Milk prices soar even as output rises 7.5 per cent

A worker at New Kenya Co-operative Creameries, Eldoret depot. Dairies have invested in equipment to handle erratic supplies by farmers. Photo/File

The volume of milk delivered to processors rose by 7.5 per cent last year, falling short of rising demand that has seen retails prices increase by nearly 40 per cent in four months.

Data from the Kenya Dairy Board shows that farmers delivered 470.8 million litres of milk last year compared to 437.8 million litres in 2010.

Brookside Dairies cemented its position as Kenya’s leading processor, taking up 37.5 per cent of the total supplies equivalent to 177 million litres up from 156.9 million litres in 2010.

This year, the country has had an acute shortage of milk with most of the processors turning to New KCC for supply of powdered milk for re-packaging.

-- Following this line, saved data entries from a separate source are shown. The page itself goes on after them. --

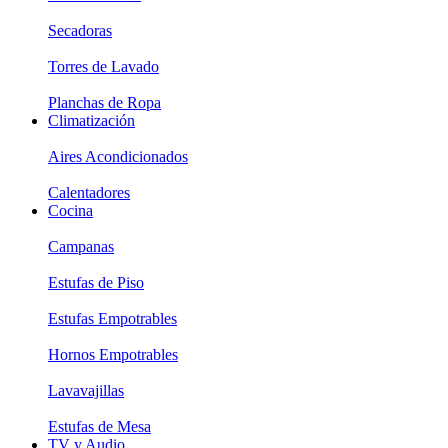
Secadoras
Torres de Lavado
Planchas de Ropa
Climatización
Aires Acondicionados
Calentadores
Cocina
Campanas
Estufas de Piso
Estufas Empotrables
Hornos Empotrables
Lavavajillas
Estufas de Mesa
TV y Audio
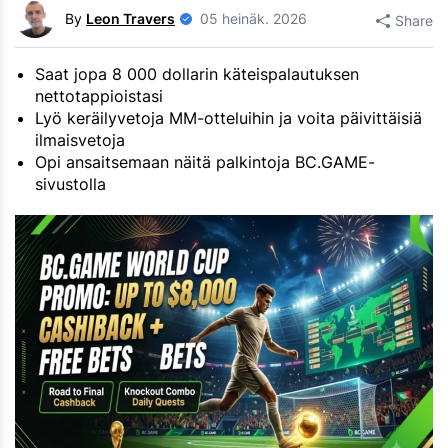
By
Leon Travers
05 heinäk. 2026
Share
Saat jopa 8 000 dollarin käteispalautuksen
nettotappioistasi
Lyö keräilyvetoja MM-otteluihin ja voita päivittäisiä
ilmaisvetoja
Opi ansaitsemaan näitä palkintoja BC.GAME-
sivustolla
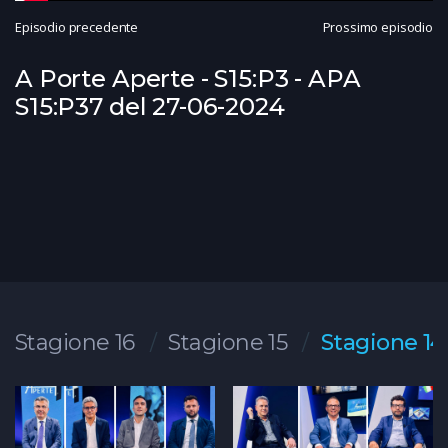
Episodio precedente
Prossimo episodio
A Porte Aperte - S15:P3 - APA
S15:P37 del 27-06-2024
Stagione 16
Stagione 15
Stagione 14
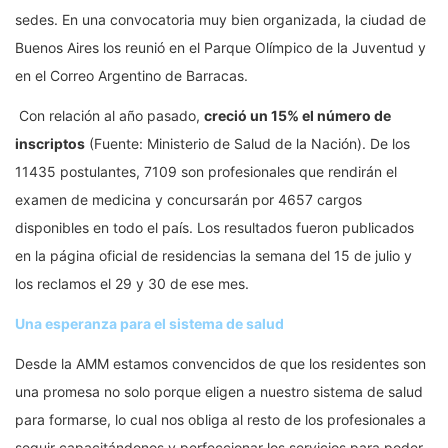
sedes. En una convocatoria muy bien organizada, la ciudad de
Buenos Aires los reunió en el Parque Olímpico de la Juventud y
en el Correo Argentino de Barracas.
Con relación al año pasado,
creció un 15% el número de
inscriptos
(Fuente: Ministerio de Salud de la Nación). De los
11435 postulantes, 7109 son profesionales que rendirán el
examen de medicina y concursarán por 4657 cargos
disponibles en todo el país. Los resultados fueron publicados
en la página oficial de residencias la semana del 15 de julio y
los reclamos el 29 y 30 de ese mes.
Una esperanza para el sistema de salud
Desde la AMM estamos convencidos de que los residentes son
una promesa no solo porque eligen a nuestro sistema de salud
para formarse, lo cual nos obliga al resto de los profesionales a
seguir capacitándonos y perfeccionar los servicios para poder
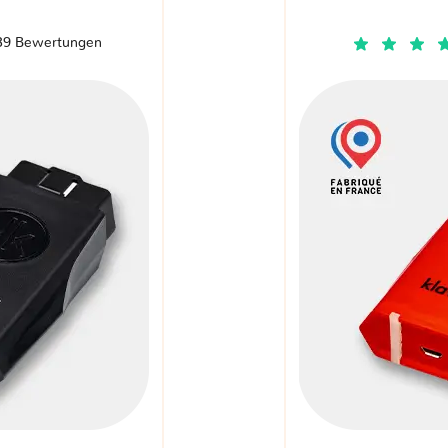
39 Bewertungen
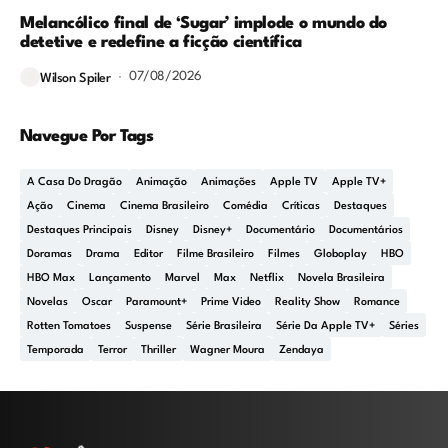
Melancólico final de ‘Sugar’ implode o mundo do
detetive e redefine a ficção científica
07/08/2026
Wilson Spiler
Navegue Por Tags
A Casa Do Dragão
Animação
Animações
Apple TV
Apple TV+
Ação
Cinema
Cinema Brasileiro
Comédia
Críticas
Destaques
Destaques Principais
Disney
Disney+
Documentário
Documentários
Doramas
Drama
Editor
Filme Brasileiro
Filmes
Globoplay
HBO
HBO Max
Lançamento
Marvel
Max
Netflix
Novela Brasileira
Novelas
Oscar
Paramount+
Prime Video
Reality Show
Romance
Rotten Tomatoes
Suspense
Série Brasileira
Série Da Apple TV+
Séries
Temporada
Terror
Thriller
Wagner Moura
Zendaya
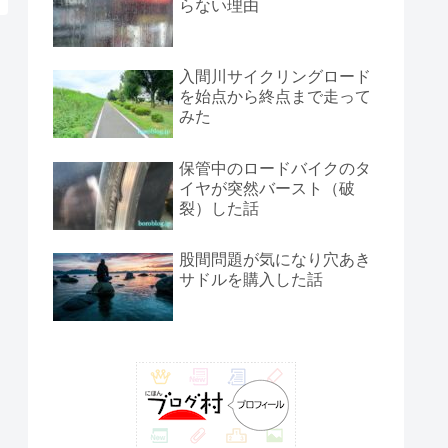
らない理由
入間川サイクリングロード
を始点から終点まで走って
みた
保管中のロードバイクのタ
イヤが突然バースト（破
裂）した話
股間問題が気になり穴あき
サドルを購入した話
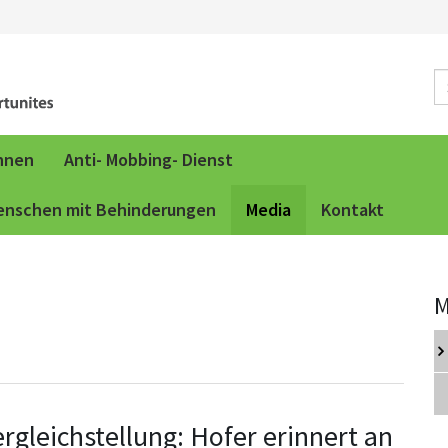
innen
Anti- Mobbing- Dienst
Menschen mit Behinderungen
Media
Kontakt
M
ergleichstellung: Hofer erinnert an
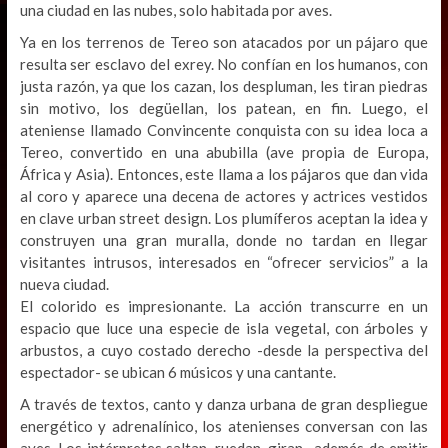
una ciudad en las nubes, solo habitada por aves.
Ya en los terrenos de Tereo son atacados por un pájaro que
resulta ser esclavo del exrey. No confían en los humanos, con
justa razón, ya que los cazan, los despluman, les tiran piedras
sin motivo, los degüellan, los patean, en fin. Luego, el
ateniense llamado Convincente conquista con su idea loca a
Tereo, convertido en una abubilla (ave propia de Europa,
África y Asia). Entonces, este llama a los pájaros que dan vida
al coro y aparece una decena de actores y actrices vestidos
en clave urban street design. Los plumíferos aceptan la idea y
construyen una gran muralla, donde no tardan en llegar
visitantes intrusos, interesados en “ofrecer servicios” a la
nueva ciudad.
El colorido es impresionante. La acción transcurre en un
espacio que luce una especie de isla vegetal, con árboles y
arbustos, a cuyo costado derecho -desde la perspectiva del
espectador- se ubican 6 músicos y una cantante.
A través de textos, canto y danza urbana de gran despliegue
energético y adrenalínico, los atenienses conversan con las
aves. Los intérpretes saltan, ruedan, giran…además de emitir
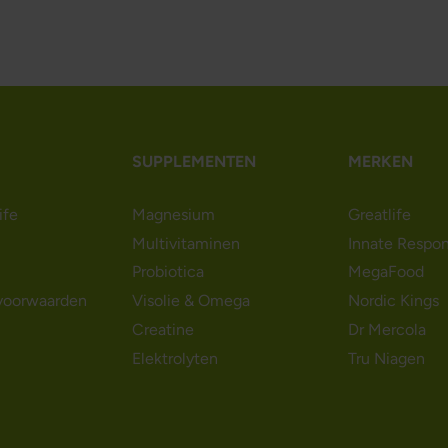
SUPPLEMENTEN
MERKEN
ife
Magnesium
Greatlife
Multivitaminen
Innate Respo
Probiotica
MegaFood
voorwaarden
Visolie & Omega
Nordic Kings
Creatine
Dr Mercola
Elektrolyten
Tru Niagen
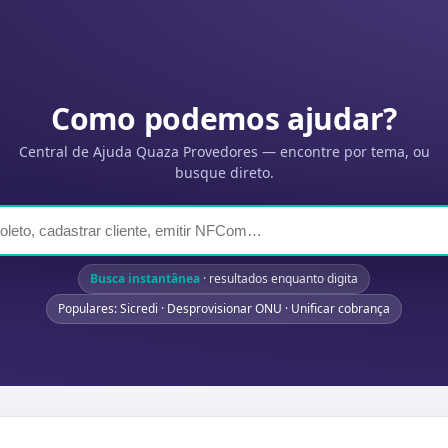
Como podemos ajudar?
Central de Ajuda Quaza Provedores — encontre por tema, ou
busque direto.
Busca instantânea
· resultados enquanto digita
Populares: Sicredi · Desprovisionar ONU · Unificar cobrança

Industry players have blamed the current shortage, which has resulted in a half litre packet retailing at between Sh46 and Sh50, on inadequate fodder.

“The shortage was from those farmers who could not get feed for their animals. The rains have now come and we have started seeing milk intake coming up,” said Matu Wamae, the New KCC chairman.

The month of July had the highest delivery of 43.7 million litres, while March recorded the lowest, 31.9 million.

Brookside Dairy, associated with deputy Prime Minister Uhuru Kenyatta’s family, surpassed New KCC as the top processor in 2010 and widened the gap last year as deliveries to New KCC declined.

“It has been a case of expansion of our market with a lot of it being sales driven. We not only serve the local market but we are exporting, creating a huge demand,” said John Gethi, general manager of milk supply and procurement at Brookside.

The government-owned processor received 140.1 million litres of milk last year, compared to 152.9 million litres a year earlier, lowering its market share to 30 per cent from 34 per cent.

Entry of new investors and growth of small players to nationwide milk collectors has eaten into the New KCC’s market share, even as the government contemplates its privatisation.

“We now have too many players in the market so competition is high,” said Mr Wamae. Githunguri Dairies retained its position as the third biggest processor handling 64.7 million litres up from 55.7 million in 2010. Githunguri Dairies restricts itself to collecting milk from farmers in the surrounding areas. Buzeki Dairies displaced New Sameer in the fourth position following investment in equipment with the capacity to preserve 210,000 litres of milk per day, compared to the previous 50,000.

Their milk intake more than doubled last year to 19.2 million litres from 7.6 million. Following the milk glut in 2010, most milk companies upgraded equipment and installed new long-life milk processors to accommodate farmers’ erratic production.

“We have additional capacity following an upgrade of our equipment and modernisation of our processes so we can accommodate much more,” said Mr Wamae.

Stakeholders in the sector have been pushing for subsidies for farmers involved in zero grazing and a drop in number of barriers of trade in the East Africa region.

In a forum last year, the stakeholders said that a easier trade would open fresh opportunities for countries to share technologies and smoothen fluctuations as excesses when processed would still have a market and collections during shortages would be diversified.